Member of the Canadian Parliament for Dauphin
- In office 1911–1921
- Preceded by: Glenlyon Campbell
- Succeeded by: William John Ward

Personal details
- Born: 11 December 1868 Lachute, Quebec
- Died: 19 June 1932 (aged 63) Dauphin, Manitoba
- Party: Liberal, Liberal Unionist

= Robert Cruise =

Canadian politician

Robert Cruise (11 December 1868 - 19 June 1932) was a Canadian Member of Parliament for Dauphin, Manitoba.

Born in Lachute, Quebec, the son of Peter and Margaret (Mill) Cruise, he was a farmer in Quebec until 1893 when he moved to Manitoba settling in Dauphin where he acquired a farm of 160 acre. He later sold this land and purchased 1600 acre of land.

Cruise was elected as a Liberal in the 1911 federal election, however, as a result of the Conscription Crisis of 1917 he and many other English-Canadian Liberals crossed the floor to support the Union government formed by Robert Borden in 1917. The Conscription question split the Liberal party with loyalists to party leader Sir Wilfrid Laurier styling themselves Laurier Liberals and supporters of the Borden government calling themselves Liberal Unionists.

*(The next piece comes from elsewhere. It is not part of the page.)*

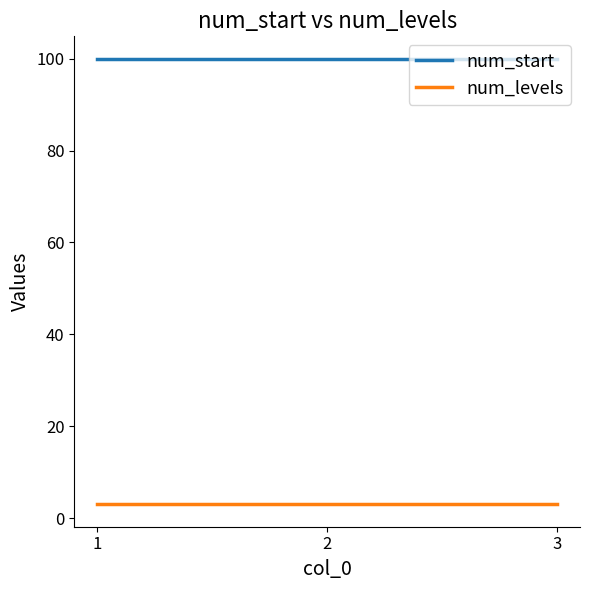

List the series in order of their overall mean, lowest first.

num_levels, num_start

Cruise stood for re-election in the 1917 election and was acclaimed as a Government supporter. He sat in parliament as a Unionist (Conservative and Liberal). He did not return to the Liberal Party following World War I but ran for re-election in 1921 as a Conservative (technically, the Tories ran in this election as the National Liberal and Conservative Party in an unsuccessful attempt to retain the support of Liberals who had defected from the party during the war.) Cruise was soundly defeated by William John Ward, a candidate for the new Progressive Party of Canada.